Le « Rainbow Shabbat » de Judy Chicago, une représentation emblématique de la solidarité interconfessionnelle, est exposé au New Museum de New York

(Semaine juive de New York) – Il y a actuellement une scène qui se déroule dans le Lower East Side de Manhattan qui peut sembler inimaginable en ces temps fracturés.
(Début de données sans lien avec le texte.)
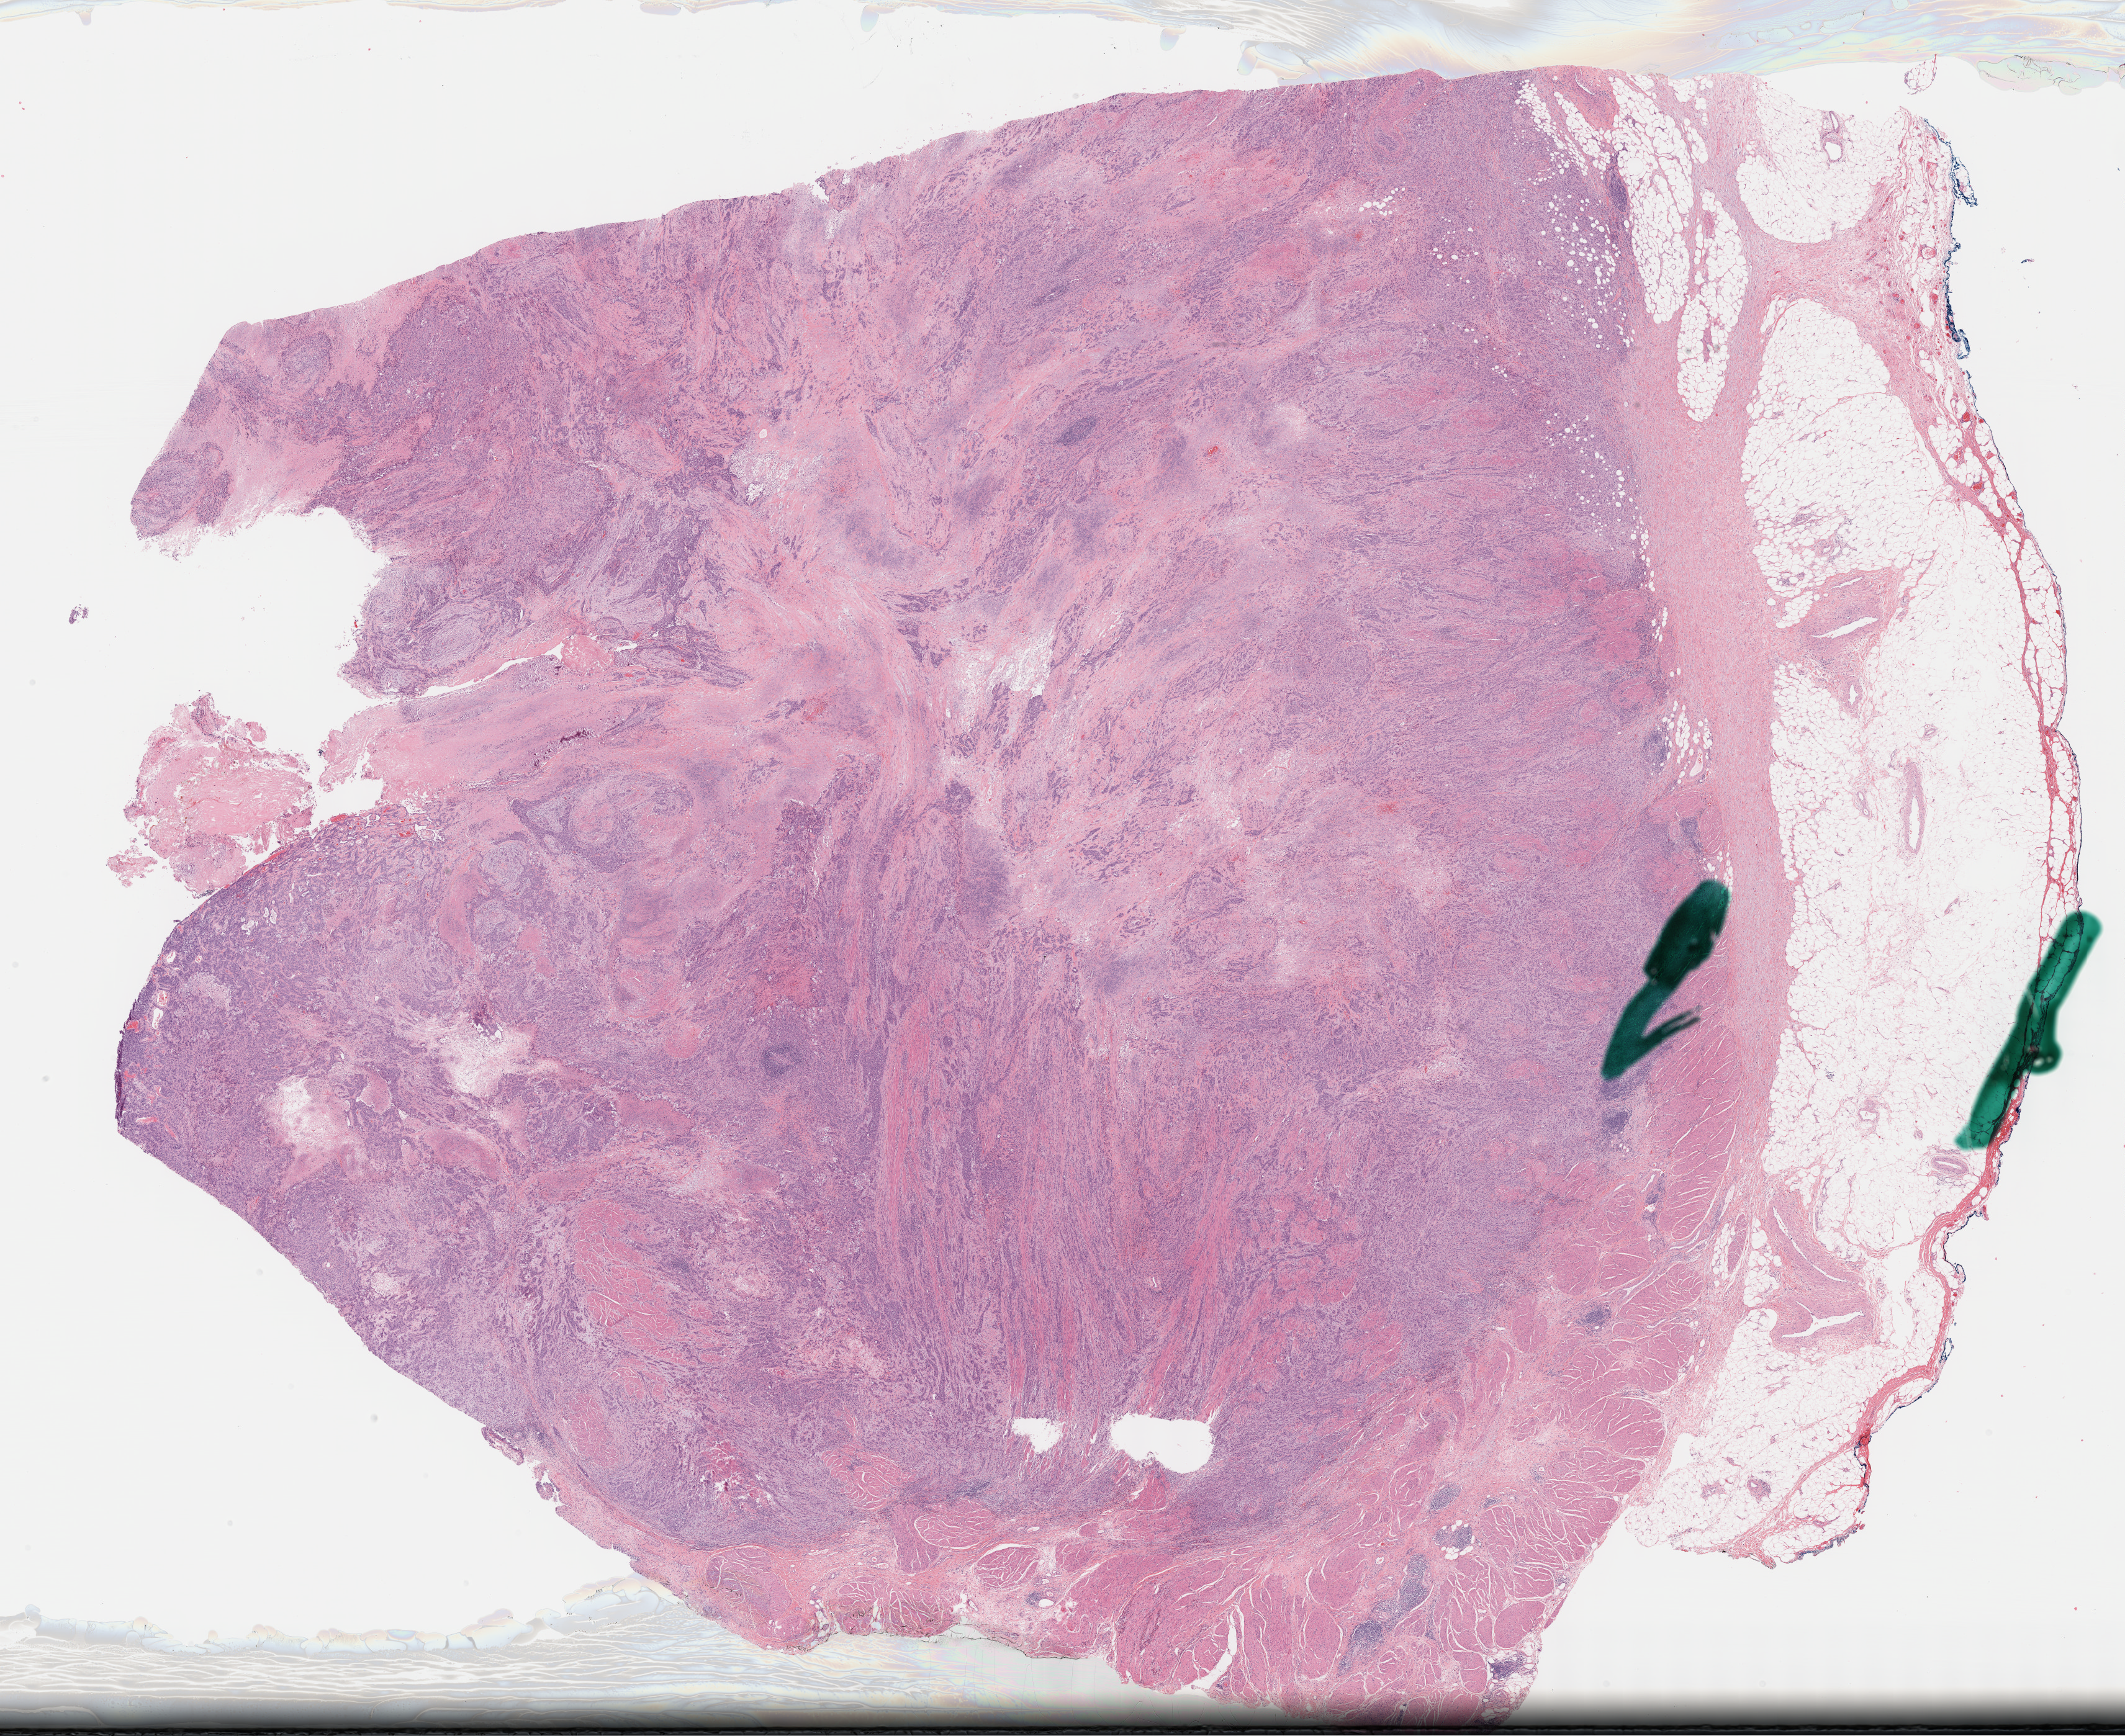
H&E whole-slide image — low-resolution overview of the scanned area, about 27.7 x 22.6 mm (slide scanned at 40x), FFPE section, primary tumour sample from the bladder. Patient: male, age at initial diagnosis 47 years. Histologic grade: high grade.
AJCC pathologic stage: III (6th edition). Histologic diagnosis: Transitional cell carcinoma (lateral wall of bladder).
Un homme et une femme, chacun drapé dans un châle de prière juif, se tiennent à chaque extrémité d’une longue table. L’homme tient une coupe de kiddouch ; la femme bénit une paire de bougies. Autour de la table sont assis des hommes, des femmes et des enfants représentant les ethnies et les religions du monde : un ecclésiastique chrétien portant une croix, un musulman portant un keffieh blanc, une femme noire vêtue d’une robe rouge. Chacun des invités a une main posée sur l’épaule d’un voisin.

Il s’agit d’un immense vitrail réalisé par l’artiste juive féministe Judy Chicago, et c’est l’une des pièces maîtresses de « Judy Chicago : Herstory » au New Museum, la première étude complète d’un musée new-yorkais sur le travail d’un artiste actif depuis les années 1960. .

Chicago, une icône féministe, a créé « Rainbow Shabbat » en 1992 avec son mari Donald Woodman dans le cadre du « Holocaust Project : From Darkness into Light », leur exploration multimédia qui a fait le tour des musées à partir de 1993.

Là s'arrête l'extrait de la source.